- **Directions**
A. In the CausalMT repository README, what length ratio was used to filter the data in data/topic_bpe_datasets?
B. Pick up the CausalMT repository README after its final sentence and continue it.

*** Excerpt to read Section Begins ***

GitHub - EdisonNi-hku/CausalMT: Official codebase for "Original or Translated? A Causal Analysis of the Impact of Translationese on Machine Translation Performance"

This repo contains the codes of Causality for Machine Translation.

code/ stores the scripts to run NMT models.
data/ stores the code to generate MT data between cause and effect languages.
- data/raw_datasets data of five language pairs with clear translation direction.
- data/bpe_datasets BPE parsed data/raw_datasets
- data/raw_topic_datasets data of five language pairs with clear translation direction and topic controlled.
- data/topic_bpe_datasets BPE parsed data/raw_topic_datasets, filtered with length ratio 1.5.

Configure the Environment

copy and run the following:

# $DIR_ABS_PATH="a path that you prefer"

# 1. prepare conda environment
conda create -n fairseq python==3.7 --yes
source activate fairseq
cd $DIR_ABS_PATH
cd code/tools/fairseq
pip install --editable ./
cd $DIR_ABS_PATH
pip install -r code/requirements.txt
pip install sacrebleu==1.5.1
mkdir -p data/run_nmt/ssl

How to Run NMT Models

Supervised Experiments

To run the supervised experiments, the first step is to prepare the supervised training data with causal:anticausal=0:100, 25:75, 50:50, 75:25, 100:0. Following is an example of preparing en-es data.

*** Excerpt to read Section Ends ***
*** Extracted material Section Begins ***

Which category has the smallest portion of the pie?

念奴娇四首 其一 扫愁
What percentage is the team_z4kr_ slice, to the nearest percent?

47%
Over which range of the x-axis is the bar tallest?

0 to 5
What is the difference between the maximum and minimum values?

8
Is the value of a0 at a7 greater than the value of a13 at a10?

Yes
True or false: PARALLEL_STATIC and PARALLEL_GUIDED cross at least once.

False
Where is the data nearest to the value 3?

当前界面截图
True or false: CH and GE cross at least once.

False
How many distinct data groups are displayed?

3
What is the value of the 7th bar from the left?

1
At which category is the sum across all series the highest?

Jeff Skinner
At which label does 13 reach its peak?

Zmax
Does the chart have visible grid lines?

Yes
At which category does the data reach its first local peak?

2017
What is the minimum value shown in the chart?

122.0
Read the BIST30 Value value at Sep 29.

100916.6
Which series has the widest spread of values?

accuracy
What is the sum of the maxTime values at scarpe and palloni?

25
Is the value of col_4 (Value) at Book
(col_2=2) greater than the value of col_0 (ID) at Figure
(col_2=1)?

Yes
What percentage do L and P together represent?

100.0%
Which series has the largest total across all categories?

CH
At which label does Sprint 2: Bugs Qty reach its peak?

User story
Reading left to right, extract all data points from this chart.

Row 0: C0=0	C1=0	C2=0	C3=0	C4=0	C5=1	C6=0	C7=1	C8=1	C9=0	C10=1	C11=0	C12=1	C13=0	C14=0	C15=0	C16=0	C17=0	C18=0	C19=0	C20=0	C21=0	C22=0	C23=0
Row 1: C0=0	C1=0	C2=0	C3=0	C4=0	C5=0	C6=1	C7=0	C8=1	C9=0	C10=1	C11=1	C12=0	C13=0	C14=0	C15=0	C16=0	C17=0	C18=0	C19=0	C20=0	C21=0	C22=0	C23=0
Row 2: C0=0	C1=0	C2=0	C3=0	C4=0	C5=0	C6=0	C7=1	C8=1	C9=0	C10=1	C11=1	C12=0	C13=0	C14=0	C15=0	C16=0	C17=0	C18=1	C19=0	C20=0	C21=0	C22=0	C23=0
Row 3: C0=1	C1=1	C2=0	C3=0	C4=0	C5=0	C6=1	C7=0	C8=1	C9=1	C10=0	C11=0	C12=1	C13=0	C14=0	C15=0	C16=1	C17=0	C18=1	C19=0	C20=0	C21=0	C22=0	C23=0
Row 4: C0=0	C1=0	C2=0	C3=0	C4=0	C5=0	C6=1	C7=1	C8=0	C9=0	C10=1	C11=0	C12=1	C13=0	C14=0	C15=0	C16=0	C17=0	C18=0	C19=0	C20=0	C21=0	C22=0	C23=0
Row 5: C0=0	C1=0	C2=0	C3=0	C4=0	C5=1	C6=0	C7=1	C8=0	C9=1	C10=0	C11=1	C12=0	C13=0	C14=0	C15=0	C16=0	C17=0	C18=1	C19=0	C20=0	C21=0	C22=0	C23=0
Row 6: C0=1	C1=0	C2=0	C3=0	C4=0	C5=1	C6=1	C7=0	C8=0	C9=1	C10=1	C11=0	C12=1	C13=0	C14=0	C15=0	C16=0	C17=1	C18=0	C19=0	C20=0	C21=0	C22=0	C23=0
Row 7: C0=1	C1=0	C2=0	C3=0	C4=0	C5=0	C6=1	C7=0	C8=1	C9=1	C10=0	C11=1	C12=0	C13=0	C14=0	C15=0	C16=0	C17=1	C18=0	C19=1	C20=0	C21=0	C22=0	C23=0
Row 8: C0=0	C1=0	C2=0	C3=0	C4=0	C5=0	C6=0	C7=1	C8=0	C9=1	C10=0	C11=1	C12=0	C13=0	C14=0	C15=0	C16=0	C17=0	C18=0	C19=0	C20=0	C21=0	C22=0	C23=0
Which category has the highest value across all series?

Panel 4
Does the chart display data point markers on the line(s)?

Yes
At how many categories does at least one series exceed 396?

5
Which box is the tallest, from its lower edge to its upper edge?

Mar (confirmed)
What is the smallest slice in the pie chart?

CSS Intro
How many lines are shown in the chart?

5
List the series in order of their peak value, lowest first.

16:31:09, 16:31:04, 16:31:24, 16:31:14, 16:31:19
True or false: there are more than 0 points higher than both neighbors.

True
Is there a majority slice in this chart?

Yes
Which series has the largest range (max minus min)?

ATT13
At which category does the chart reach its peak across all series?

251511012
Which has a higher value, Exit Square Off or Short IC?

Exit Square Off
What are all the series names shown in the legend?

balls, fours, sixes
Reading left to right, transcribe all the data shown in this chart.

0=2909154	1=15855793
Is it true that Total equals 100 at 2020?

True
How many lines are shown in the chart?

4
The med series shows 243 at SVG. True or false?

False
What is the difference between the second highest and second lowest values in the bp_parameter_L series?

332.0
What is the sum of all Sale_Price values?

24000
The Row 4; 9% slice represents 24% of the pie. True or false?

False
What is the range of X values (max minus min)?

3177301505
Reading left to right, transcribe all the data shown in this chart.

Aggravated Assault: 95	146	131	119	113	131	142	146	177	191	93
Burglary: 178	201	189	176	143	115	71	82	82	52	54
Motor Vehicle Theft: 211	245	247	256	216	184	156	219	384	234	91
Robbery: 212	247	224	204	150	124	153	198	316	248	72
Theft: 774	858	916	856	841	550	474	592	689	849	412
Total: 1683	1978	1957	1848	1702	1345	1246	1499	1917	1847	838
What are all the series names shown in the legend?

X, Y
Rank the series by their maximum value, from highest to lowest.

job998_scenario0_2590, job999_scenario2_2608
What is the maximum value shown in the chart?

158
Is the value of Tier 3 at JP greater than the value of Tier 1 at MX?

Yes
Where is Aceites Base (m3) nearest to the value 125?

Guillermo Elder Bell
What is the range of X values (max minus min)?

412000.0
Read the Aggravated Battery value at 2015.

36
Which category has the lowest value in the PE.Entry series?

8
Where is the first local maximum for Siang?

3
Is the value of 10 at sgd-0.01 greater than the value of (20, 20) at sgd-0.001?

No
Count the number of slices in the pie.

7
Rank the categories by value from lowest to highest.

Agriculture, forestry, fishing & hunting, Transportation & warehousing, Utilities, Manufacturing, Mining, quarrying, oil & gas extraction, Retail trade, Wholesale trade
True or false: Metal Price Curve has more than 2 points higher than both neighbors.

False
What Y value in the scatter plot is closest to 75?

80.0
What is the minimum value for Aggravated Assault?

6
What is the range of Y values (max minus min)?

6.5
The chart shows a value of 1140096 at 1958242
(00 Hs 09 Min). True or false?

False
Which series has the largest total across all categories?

*** Extracted material Section Ends ***

- **Responses to the exercise**
A. 1.5

B.
# Translation from En to Es
bash code/supervise_mix.sh 0 100 0 0 0 data/bpe_datasets
bash code/supervise_mix.sh 0 75 25 0 0 data/bpe_datasets
bash code/supervise_mix.sh 0 50 50 0 0 data/bpe_datasets
bash code/supervise_mix.sh 0 25 75 0 0 data/bpe_datasets
bash code/supervise_mix.sh 0 0 100 0 0 data/bpe_datasets

# Translation from Es to En
bash code/supervise_mix.sh 0 100 0 1 0 data/bpe_datasets
bash code/supervise_mix.sh 0 75 25 1 0 data/bpe_datasets
bash code/supervise_mix.sh 0 50 50 1 0 data/bpe_datasets
bash code/supervise_mix.sh 0 25 75 1 0 data/bpe_datasets
bash code/supervise_mix.sh 0 0 100 1 0 data/bpe_datasets

Here, bash code/supervise_mix.sh {lang_ix} {cau_ratio} {ant_ratio} {mt_dir} {if_ssl} {dataset}

lang_ix (language pair index) can be 0 (en-es), 1 (es-fr), 2 (en-fr), 3 (de-en), 4 (de-fr)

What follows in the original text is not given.